By Clifford Webb Midland Industrial Correspondent
The 2300 British Leyland employees at Cowley, near Oxford, yesterday rejected their shop stewards’ advice and voted overwhelmingly to accept a new offer of 28 days’ guaranteed lay-off pay a year. The successful formula was arrived at after top-level management representatives made a dramatic dash by air to Brussels to see Mr Moss Evans, national liason secretary of the Transport and General Workers automotive group, who was attending an international conference.
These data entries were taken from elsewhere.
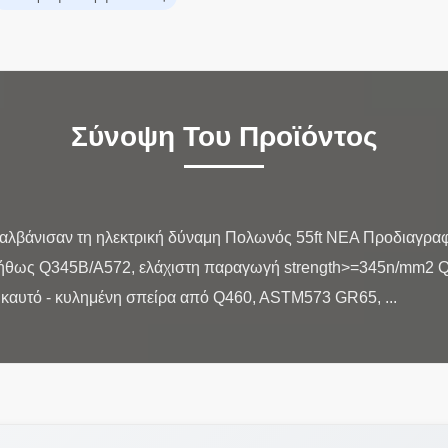
Σύνοψη Του Προϊόντος
γαλβάνισαν τη ηλεκτρική δύναμη Πολωνός 55ft NEA Προδιαγραφ
υνήθως Q345B/A572, ελάχιστη παραγωγή strength>=345n/mm2 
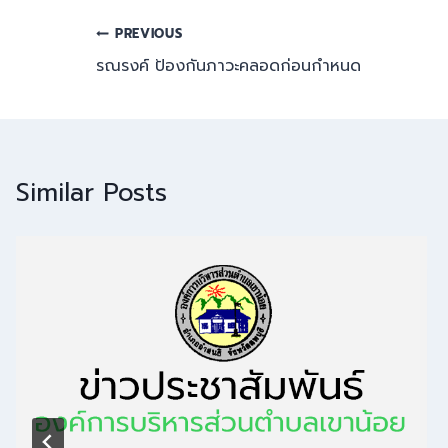
PREVIOUS
รณรงค์ ป้องกันภาวะคลอดก่อนกำหนด
Similar Posts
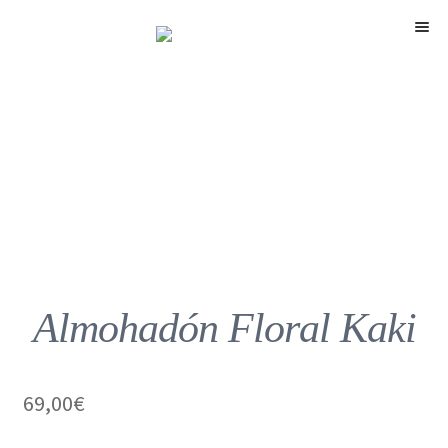
Menú
Almohadón Floral Kaki
69,00
€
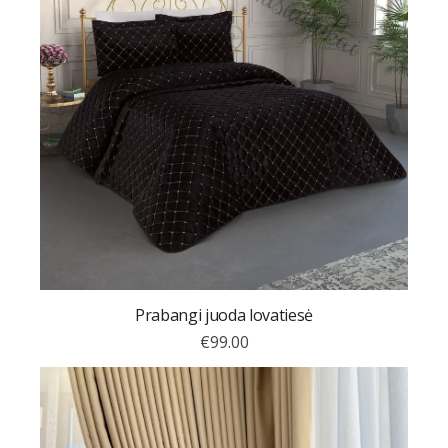
Prabangi juoda lovatiesė
€
99.00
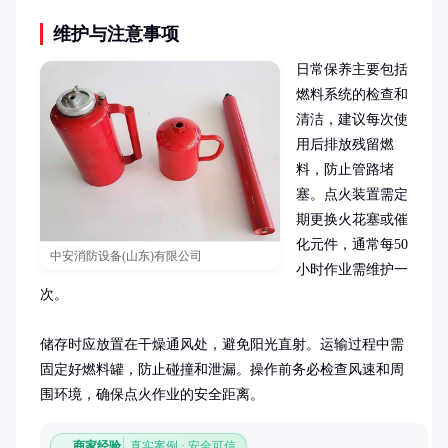
维护与注意事项
日常保养主要包括
燃料系统的检查和
清洁，建议每次使
用后排放残留燃
料，防止管路堵
塞。点火装置需定
期更换火花塞或催
化元件，通常每50
中安消防设备(山东)有限公司
小时作业需维护一
次。

储存时应放置在干燥通风处，避免阳光直射。运输过程中需
固定好燃料罐，防止碰撞和泄漏。操作前务必检查风速和周
围环境，确保点火作业的安全距离。
商家经验
真实案例 · 安全可信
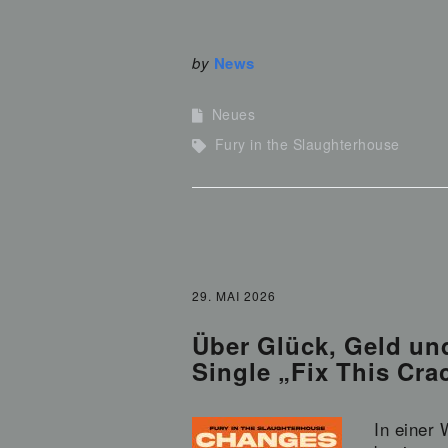
by
News
Neues
Fury in the Slaughterhouse
29. MAI 2026
Über Glück, Geld u
Single „Fix This Cra
In einer 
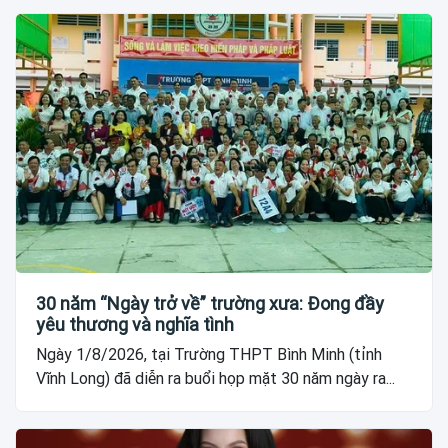
30 năm “Ngày trở về” trường xưa: Đong đầy
yêu thương và nghĩa tình
Ngày 1/8/2026, tại Trường THPT Bình Minh (tỉnh
Vĩnh Long) đã diễn ra buổi họp mặt 30 năm ngày ra...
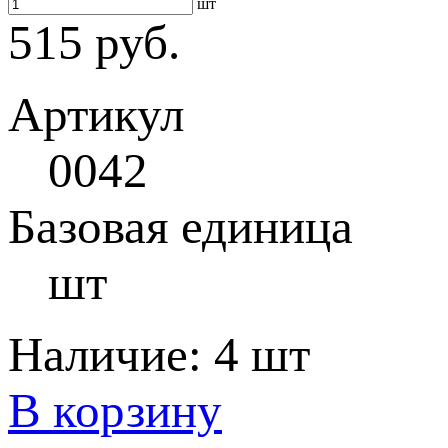
шт
515 руб.
Артикул
0042
Базовая единица
шт
Наличие:
4 шт
В корзину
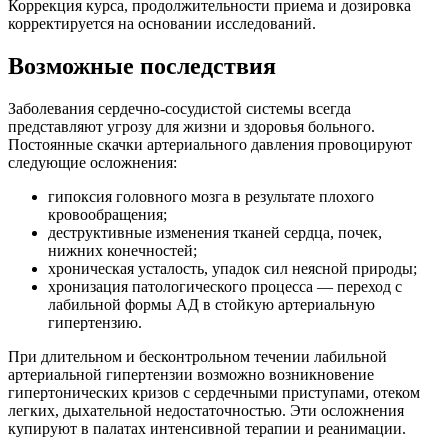
Коррекция курса, продолжительности приема и дозировка
корректируется на основании исследований.
Возможные последствия
Заболевания сердечно-сосудистой системы всегда
представляют угрозу для жизни и здоровья больного.
Постоянные скачки артериального давления провоцируют
следующие осложнения:
гипоксия головного мозга в результате плохого
кровообращения;
деструктивные изменения тканей сердца, почек,
нижних конечностей;
хроническая усталость, упадок сил неясной природы;
хронизация патологического процесса — переход с
лабильной формы АД в стойкую артериальную
гипертензию.
При длительном и бесконтрольном течении лабильной
артериальной гипертензии возможно возникновение
гипертонических кризов с сердечными приступами, отеком
легких, дыхательной недостаточностью. Эти осложнения
купируют в палатах интенсивной терапии и реанимации.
The decision to travel to Brussels to see the union official, being increasingly regarded in the industry as “Mr Motors “. followed a major confrontation at Cowley. On March 9, the 2300 men employed on the Maxi and Marina body lines imposed work sanctions for better pay and conditions than those accepted by other workers. A month later, the management suspended them, and for a fortnight production was halted, with 8,000 men idle.
However, after further talks the men rejected offers of 14 and then 20 days’ lay-off pay. and at yesterday’s mass meeting shop stewards urged fresh negotiations. The meeting was undoubtedly swayed by a personal recommendation from Mr Evans to accept the 28 days offer. Production returned to normal yesterday at two other strike-torn factories in the group, Austin-Morris, Longbridge, and at Adderley Park East, Birmingham.
Triumph shop stewards have notified the management that 97 per cent of workers at Coventry plants have rejected a proposed pay and conditions scheme abolishing piecework. I understand the company is unhappy with the way the voting was carried out.